こんにちは、MARCUSです。
『品質保証ってどういう仕事?』『品質保証の具体的な仕事って何?』『なにか仕事をする上で大切なことは?』
そんなあなたの疑問にお答えします。
本記事の内容
①品質保証とは?
②なぜ品質保証が必要なのか?
③品質保証担当者に求められること
建設現場・工場・プロジェクトマネージメントなどでも、モノづくりに関わるようになると『品質保証』という言葉をよく耳にします。
具体的に何をしている部門やスタッフなのか説明できますか?
ううん、、、何かを検査したりする人?
実際に仕事上で関わりがあるとか、その部門で実際に働いている人でなければ、イメージしづらい仕事ってありますよね。
今回は『品質保証』について説明していきます。
日常的に品質保証と仕事をしている建設系プロマネの私@PMPが書いていきます。
目次
①品質保証とは?
まずは結論ですが、品質保証とは『全てのプロセスを通して、製品の品質を保証する全ての活動』のことで、英語では『Quality assurance』、『QA』と略されます。
英語のAssuranceは『保証、裏付け、確実性』といった意味の単語ですので、『品質の確実性を裏付けをする活動』と言い換えることもできます。
実際に、品質保証のことを百科事典では以下のように書いています。
QAと略称することが多い。JISにおいては、消費者の要求する品質が十分に満されることを保証するために、生産者が行なう体系的活動(JIS Z 8101)と定めている。この品質保証の目的を達成するために,生産者は市場における消費者のニーズや製品の使用条件をよくしらべ,これにもとづいて商品企画を立てることから始まり、研究開発や製品設計を行い、生産準備、生産、販売およびアフターサービスに及ぶ各段階において品質を確保する活動を行うことになる。
世界大百科事典 第2版
品質保証の主な業務内容は、以下になります。
①製品やサービスが決められた品質を維持するために必要な仕組みを構築する。
例)材料・設計等の仕様書作成、QC工程表の制定など
②既定の品質を確保できているかを根拠となるデータの確認や調査をする。
例)出荷検査項目制定、チェックシートの作成運用など
③納品後の顧客からのクレームに対応し、各部門に改善をフィードバックする。
例)クレーム報告書の作成、工程改善提案書の作成回覧など
品質保証活動は、ただ品質の検査結果を確認して合否を出すだけじゃないってことですね。

* [課題 1]
品質保証の文章は、品質保証を「品質の確実性を裏付けをする活動」と言い換えられるとしています。その理由を1〜3文で説明してください。
* [課題 2]
品質保証の文章の最後の一文の後から、続きを書き継いでください。
このデータは品質保証の文章とは関係がありません。

バウンディングボックス付きの画像
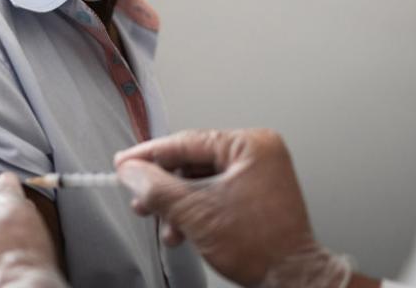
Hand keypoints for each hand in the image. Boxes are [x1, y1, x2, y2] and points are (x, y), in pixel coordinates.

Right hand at [114, 128, 350, 286]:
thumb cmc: (260, 246)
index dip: (150, 155)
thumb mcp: (196, 212)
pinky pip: (216, 193)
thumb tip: (131, 171)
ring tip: (161, 222)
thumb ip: (157, 188)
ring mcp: (259, 175)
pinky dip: (195, 211)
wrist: (291, 279)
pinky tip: (181, 230)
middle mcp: (257, 153)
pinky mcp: (256, 196)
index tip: (124, 162)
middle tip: (139, 198)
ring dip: (177, 204)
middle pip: (193, 162)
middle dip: (164, 187)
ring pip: (202, 181)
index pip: (188, 141)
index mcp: (250, 145)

* [解答例 1]
英語のAssuranceが「保証、裏付け、確実性」という意味の単語だからです。そのため、品質保証（Quality assurance）は「品質の確実性を裏付けをする活動」と言い換えることができます。

* [解答例 2]
納品される材料の品質が保たれているか、プロセスは設計通りの手順で進んでいるか、工程検査のデータは基準値内で推移しているか、完成品の品質基準は顧客との取り決め内でできているかなど、材料の調達から製品の出荷販売まで全工程・プロセスにわたって品質レベルを管理することにあります。
品質上の欠陥や不具合などのクレームにも対応し、検査記録や出荷データを調査することでその異常原因を特定し、工場や施工者などに改善を提案する活動も含まれます。
ポイント
つまり品質保証の仕事は『顧客目線』でその要望に応えるため、調達・製造・出荷・販売の各プロセスにおいて品質が一定の水準をクリアしているかを管理する仕事であり、製品のライフサイクルを通して販売したモノやサービスの品質に責任を負うことだと言えます。
品質の良し悪しを判断するだけでなく、ビジネス全体を支える仕事って言えますね。
【そもそも品質って何?】という方は、こちらの関連記事をどうぞ!
品質管理との違い
品質保証と品質管理の違いは、『立場・視点の違い』です。
品質管理は『出荷前に製品やサービスの品質に問題がないかを検査確認する活動』のことで、英語では『Quality Control』、QCと略されます。
英語のControlは『制御・管理・統制』といった意味ですので、生産プロセスに目を光らせ『品質に不良が出ないように管理統制する活動』というイメージが合うかもしれません。
検査業務と同時に生産プロセス内で不良品を出さない管理や手段を構築して、効率よく低コストでモノづくりをする視点も求められるということも品質管理活動の特徴と言えます。
品質保証QA:買い手(顧客)目線でプロセス全体の品質を維持・管理する仕事
品質管理QC:作り手(生産者)目線で生産プロセス内の不良品を低減する仕事
品質管理は、製造プロセス内の検査部門として活動し製造部門内で活動を完結することが多いですが、品質保証部門では、購買・設計・製造・出荷・販売など多くの部門を巻き込んで活動を進めます。
そういう意味では、品質管理QCは品質保証QAの一部であるということがわかります。
②なぜ品質保証が必要なのか?
結論としては『ブランド力を向上して、ビジネスの拡大に貢献するため』です。
品質保証とは、調達から出荷・販売までの全プロセスチャンネルを通した品質維持活動であるとお話しました。
では、なぜある一定水準の品質を維持管理する必要があるのでしょう。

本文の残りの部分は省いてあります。